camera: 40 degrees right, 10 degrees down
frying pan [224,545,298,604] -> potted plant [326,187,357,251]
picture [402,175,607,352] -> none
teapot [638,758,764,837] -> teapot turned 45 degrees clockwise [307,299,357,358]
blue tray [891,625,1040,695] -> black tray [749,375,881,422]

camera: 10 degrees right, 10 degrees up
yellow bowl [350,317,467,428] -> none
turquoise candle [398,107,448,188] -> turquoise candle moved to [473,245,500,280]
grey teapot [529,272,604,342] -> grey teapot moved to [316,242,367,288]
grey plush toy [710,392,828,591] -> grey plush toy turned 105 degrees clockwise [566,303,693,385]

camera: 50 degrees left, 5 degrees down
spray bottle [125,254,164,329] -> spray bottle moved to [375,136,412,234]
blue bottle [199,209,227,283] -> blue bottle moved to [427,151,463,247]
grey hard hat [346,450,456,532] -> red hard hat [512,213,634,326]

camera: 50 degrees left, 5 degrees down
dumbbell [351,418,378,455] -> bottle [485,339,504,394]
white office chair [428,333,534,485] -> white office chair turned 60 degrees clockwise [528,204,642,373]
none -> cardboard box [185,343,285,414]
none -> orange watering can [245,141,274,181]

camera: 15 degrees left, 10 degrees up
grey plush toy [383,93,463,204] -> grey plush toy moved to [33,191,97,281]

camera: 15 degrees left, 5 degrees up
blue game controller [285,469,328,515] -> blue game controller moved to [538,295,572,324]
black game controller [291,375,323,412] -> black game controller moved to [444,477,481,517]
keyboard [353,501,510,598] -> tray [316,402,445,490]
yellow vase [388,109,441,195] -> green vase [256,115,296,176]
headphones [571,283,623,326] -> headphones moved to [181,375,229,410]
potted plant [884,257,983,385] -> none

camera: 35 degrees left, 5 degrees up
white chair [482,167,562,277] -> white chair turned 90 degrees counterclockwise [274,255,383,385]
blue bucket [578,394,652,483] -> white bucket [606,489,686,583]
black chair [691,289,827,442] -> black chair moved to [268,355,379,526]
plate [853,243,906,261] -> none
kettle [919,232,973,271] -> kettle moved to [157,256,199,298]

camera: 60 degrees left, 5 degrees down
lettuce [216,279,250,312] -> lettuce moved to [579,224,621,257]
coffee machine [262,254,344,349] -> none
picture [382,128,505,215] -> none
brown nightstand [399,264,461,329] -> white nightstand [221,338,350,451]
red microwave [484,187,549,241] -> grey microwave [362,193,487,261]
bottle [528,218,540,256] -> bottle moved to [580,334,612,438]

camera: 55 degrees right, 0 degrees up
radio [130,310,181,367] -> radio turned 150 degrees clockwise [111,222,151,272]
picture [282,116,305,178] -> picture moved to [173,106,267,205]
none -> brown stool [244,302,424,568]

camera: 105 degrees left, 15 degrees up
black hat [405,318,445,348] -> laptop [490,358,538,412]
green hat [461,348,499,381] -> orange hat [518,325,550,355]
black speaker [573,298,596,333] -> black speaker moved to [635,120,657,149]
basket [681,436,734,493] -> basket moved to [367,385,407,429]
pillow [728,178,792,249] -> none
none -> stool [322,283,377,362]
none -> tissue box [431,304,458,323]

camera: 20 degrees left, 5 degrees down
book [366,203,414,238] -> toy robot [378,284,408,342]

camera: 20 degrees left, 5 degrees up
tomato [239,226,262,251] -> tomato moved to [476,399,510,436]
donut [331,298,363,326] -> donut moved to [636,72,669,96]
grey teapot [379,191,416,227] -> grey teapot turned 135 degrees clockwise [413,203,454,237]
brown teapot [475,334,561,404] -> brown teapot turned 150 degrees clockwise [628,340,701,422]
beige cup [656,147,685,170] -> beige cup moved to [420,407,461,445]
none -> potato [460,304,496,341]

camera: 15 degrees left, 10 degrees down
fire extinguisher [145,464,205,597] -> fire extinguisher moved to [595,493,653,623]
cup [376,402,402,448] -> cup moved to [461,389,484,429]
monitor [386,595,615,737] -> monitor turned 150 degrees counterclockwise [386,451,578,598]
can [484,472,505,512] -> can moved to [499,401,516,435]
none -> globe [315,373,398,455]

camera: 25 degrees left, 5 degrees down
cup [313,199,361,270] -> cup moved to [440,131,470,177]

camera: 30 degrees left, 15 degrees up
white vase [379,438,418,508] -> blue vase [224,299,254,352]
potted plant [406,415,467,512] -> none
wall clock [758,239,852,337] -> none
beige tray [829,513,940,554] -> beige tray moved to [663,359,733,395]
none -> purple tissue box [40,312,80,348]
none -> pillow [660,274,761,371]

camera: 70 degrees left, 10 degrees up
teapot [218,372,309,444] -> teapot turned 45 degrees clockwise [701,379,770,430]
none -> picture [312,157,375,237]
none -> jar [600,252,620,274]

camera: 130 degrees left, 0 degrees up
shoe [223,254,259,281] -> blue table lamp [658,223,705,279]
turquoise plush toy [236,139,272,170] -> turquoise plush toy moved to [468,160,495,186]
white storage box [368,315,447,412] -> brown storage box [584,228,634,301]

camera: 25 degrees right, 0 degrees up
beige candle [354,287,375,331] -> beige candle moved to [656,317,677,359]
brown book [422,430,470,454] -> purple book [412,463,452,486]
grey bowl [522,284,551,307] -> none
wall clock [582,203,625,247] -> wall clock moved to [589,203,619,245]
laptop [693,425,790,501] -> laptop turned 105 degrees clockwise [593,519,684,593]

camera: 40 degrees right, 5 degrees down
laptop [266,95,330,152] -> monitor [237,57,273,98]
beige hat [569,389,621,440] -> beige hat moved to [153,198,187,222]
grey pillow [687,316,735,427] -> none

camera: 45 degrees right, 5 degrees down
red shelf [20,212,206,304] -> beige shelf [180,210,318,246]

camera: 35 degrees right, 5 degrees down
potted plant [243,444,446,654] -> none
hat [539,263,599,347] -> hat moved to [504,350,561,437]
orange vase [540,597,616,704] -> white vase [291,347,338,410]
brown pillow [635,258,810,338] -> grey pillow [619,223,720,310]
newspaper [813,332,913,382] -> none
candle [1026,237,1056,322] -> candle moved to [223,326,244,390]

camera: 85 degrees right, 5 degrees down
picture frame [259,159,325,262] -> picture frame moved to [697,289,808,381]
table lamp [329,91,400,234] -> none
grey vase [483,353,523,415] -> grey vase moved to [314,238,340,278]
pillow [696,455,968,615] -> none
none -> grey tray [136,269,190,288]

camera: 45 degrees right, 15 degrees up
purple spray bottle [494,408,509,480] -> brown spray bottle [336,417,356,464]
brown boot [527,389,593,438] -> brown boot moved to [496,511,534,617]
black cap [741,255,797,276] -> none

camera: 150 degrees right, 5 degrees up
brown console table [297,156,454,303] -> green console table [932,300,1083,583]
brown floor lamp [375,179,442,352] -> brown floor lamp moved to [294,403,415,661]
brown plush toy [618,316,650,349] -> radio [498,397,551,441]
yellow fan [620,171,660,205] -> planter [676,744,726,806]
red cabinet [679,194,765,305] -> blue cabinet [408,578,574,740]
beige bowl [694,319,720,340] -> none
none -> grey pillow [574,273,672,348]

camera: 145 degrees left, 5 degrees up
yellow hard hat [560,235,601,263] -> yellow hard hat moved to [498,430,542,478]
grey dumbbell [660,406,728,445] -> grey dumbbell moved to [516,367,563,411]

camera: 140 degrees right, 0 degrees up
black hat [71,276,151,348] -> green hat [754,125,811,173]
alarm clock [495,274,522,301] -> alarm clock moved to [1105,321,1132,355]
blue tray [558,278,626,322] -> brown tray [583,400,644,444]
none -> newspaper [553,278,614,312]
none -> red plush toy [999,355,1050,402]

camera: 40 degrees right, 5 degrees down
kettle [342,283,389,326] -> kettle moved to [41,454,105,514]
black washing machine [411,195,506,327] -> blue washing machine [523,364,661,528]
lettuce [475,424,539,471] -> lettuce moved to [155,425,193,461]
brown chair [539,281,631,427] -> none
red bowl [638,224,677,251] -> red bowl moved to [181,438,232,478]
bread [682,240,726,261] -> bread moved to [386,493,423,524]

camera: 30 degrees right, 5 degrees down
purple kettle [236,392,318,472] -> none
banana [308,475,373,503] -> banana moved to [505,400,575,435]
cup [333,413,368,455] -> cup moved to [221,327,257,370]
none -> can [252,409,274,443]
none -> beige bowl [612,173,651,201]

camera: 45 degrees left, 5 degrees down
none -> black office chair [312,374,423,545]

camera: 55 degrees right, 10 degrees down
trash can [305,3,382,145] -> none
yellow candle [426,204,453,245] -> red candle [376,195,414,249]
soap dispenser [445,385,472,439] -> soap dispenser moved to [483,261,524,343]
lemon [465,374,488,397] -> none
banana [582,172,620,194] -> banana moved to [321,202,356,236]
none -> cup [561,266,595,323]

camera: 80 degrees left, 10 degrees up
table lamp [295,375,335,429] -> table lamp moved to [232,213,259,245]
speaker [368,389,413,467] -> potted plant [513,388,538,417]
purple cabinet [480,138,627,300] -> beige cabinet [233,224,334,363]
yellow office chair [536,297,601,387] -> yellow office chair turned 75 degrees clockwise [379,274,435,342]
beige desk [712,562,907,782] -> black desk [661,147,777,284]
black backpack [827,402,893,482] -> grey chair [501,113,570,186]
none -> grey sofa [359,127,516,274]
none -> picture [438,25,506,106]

Work instructions
Set down, exactly as they appear above, all lines from the one that has "candle [1026,237,1056,322] ->" down to the one that has "trash can [305,3,382,145] -> none", including those two and no others.

Reply to the task
candle [1026,237,1056,322] -> candle moved to [223,326,244,390]

camera: 85 degrees right, 5 degrees down
picture frame [259,159,325,262] -> picture frame moved to [697,289,808,381]
table lamp [329,91,400,234] -> none
grey vase [483,353,523,415] -> grey vase moved to [314,238,340,278]
pillow [696,455,968,615] -> none
none -> grey tray [136,269,190,288]

camera: 45 degrees right, 15 degrees up
purple spray bottle [494,408,509,480] -> brown spray bottle [336,417,356,464]
brown boot [527,389,593,438] -> brown boot moved to [496,511,534,617]
black cap [741,255,797,276] -> none

camera: 150 degrees right, 5 degrees up
brown console table [297,156,454,303] -> green console table [932,300,1083,583]
brown floor lamp [375,179,442,352] -> brown floor lamp moved to [294,403,415,661]
brown plush toy [618,316,650,349] -> radio [498,397,551,441]
yellow fan [620,171,660,205] -> planter [676,744,726,806]
red cabinet [679,194,765,305] -> blue cabinet [408,578,574,740]
beige bowl [694,319,720,340] -> none
none -> grey pillow [574,273,672,348]

camera: 145 degrees left, 5 degrees up
yellow hard hat [560,235,601,263] -> yellow hard hat moved to [498,430,542,478]
grey dumbbell [660,406,728,445] -> grey dumbbell moved to [516,367,563,411]

camera: 140 degrees right, 0 degrees up
black hat [71,276,151,348] -> green hat [754,125,811,173]
alarm clock [495,274,522,301] -> alarm clock moved to [1105,321,1132,355]
blue tray [558,278,626,322] -> brown tray [583,400,644,444]
none -> newspaper [553,278,614,312]
none -> red plush toy [999,355,1050,402]

camera: 40 degrees right, 5 degrees down
kettle [342,283,389,326] -> kettle moved to [41,454,105,514]
black washing machine [411,195,506,327] -> blue washing machine [523,364,661,528]
lettuce [475,424,539,471] -> lettuce moved to [155,425,193,461]
brown chair [539,281,631,427] -> none
red bowl [638,224,677,251] -> red bowl moved to [181,438,232,478]
bread [682,240,726,261] -> bread moved to [386,493,423,524]

camera: 30 degrees right, 5 degrees down
purple kettle [236,392,318,472] -> none
banana [308,475,373,503] -> banana moved to [505,400,575,435]
cup [333,413,368,455] -> cup moved to [221,327,257,370]
none -> can [252,409,274,443]
none -> beige bowl [612,173,651,201]

camera: 45 degrees left, 5 degrees down
none -> black office chair [312,374,423,545]

camera: 55 degrees right, 10 degrees down
trash can [305,3,382,145] -> none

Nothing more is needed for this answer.